** Begin SELECTED EXCERPT **
First, the problem of poor standards of literacy and numeracy was identified as far back as 1992 with the “Three Wise Men” report, as I have acknowledged. It is also worth remembering that just 250 primary schools had a literacy strategy approach in 1997 - - out of 19,000 schools.

Second, the Tories had no intention of introducing a daily literacy and numeracy hour nationally. They scorned it as “bureaucratic” and “initiativitis”. Now they are trying to claim it was all their idea.

A national drive such as we have achieved over the past two years requires more than good intentions. It meant a more flexible curriculum and the retraining of hundreds of thousands of teachers. It also required a new teacher-training curriculum, because the lack of one had left teachers ill-equipped to teach reading and fearful of teaching maths.

There are new teaching materials, including the latest grammar guide, denounced as “red tape” and “prescription” by a Conservative front bench whose understanding of why we have succeeded is zero. There has ben hard work by 750 literacy and 700 numeracy consultants at local education authority level. And there has been year-on-year high-quality professional development for all primary teachers and extra help for those schools facing the greatest challenge.
** End SELECTED EXCERPT **
** Begin DATASET EXCERPT **
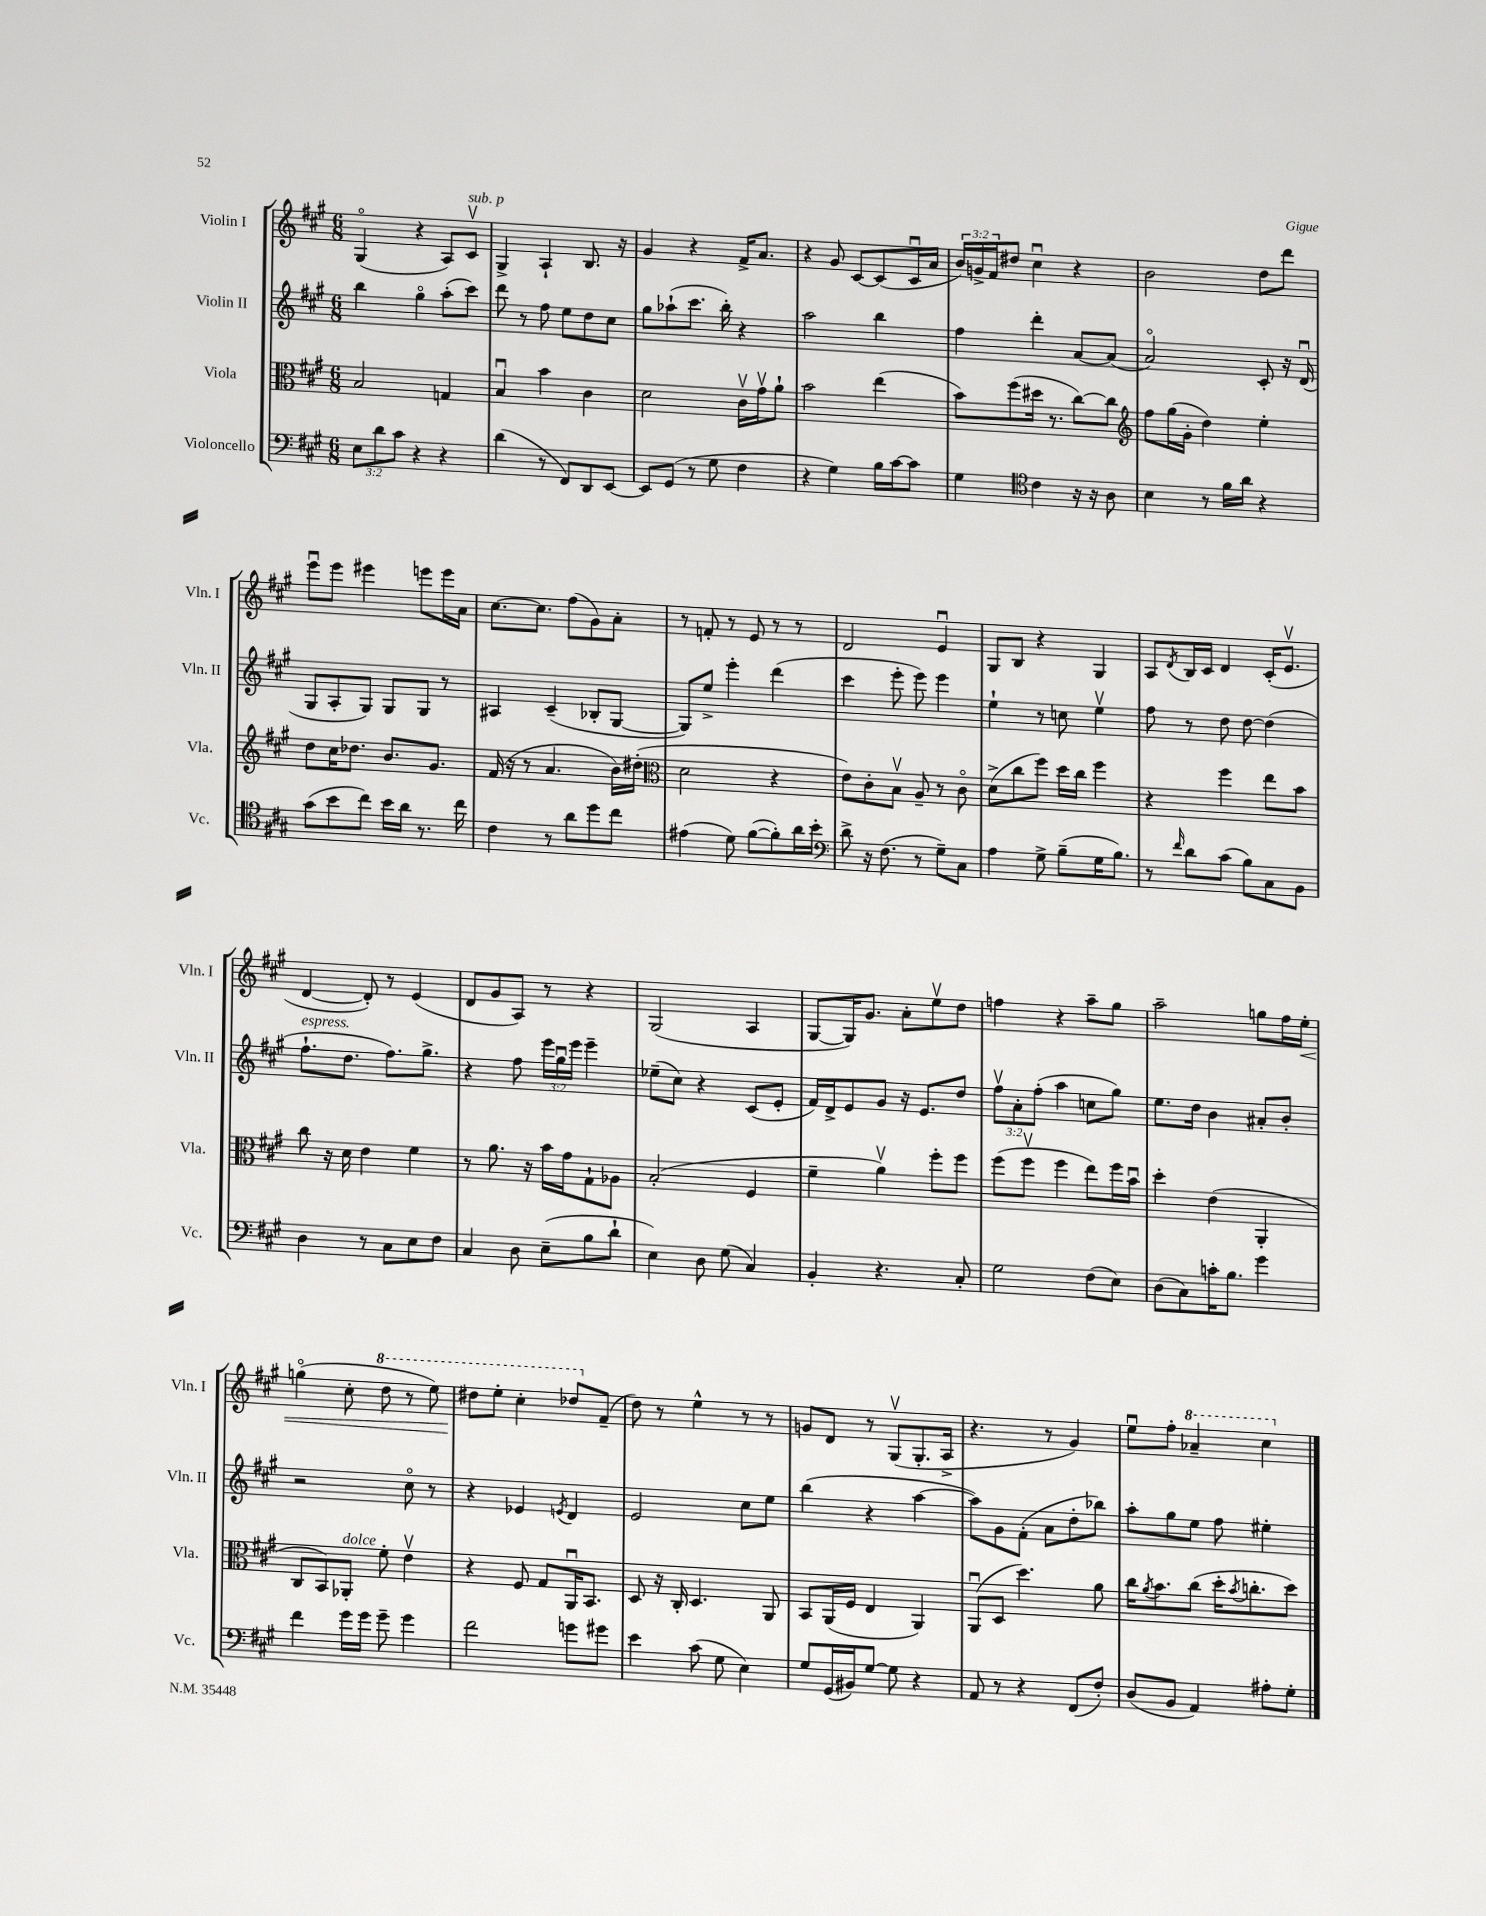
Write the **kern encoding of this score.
** End DATASET EXCERPT **
WHAT NEEDS TO BE DONE:
Transcribe the literacy passage from "Second, the Tories" to "all their idea.". Rely solely on the passage about literacy and numeracy, not on the material.

RESULT BELOW:
Second, the Tories had no intention of introducing a daily literacy and numeracy hour nationally. They scorned it as “bureaucratic” and “initiativitis”. Now they are trying to claim it was all their idea.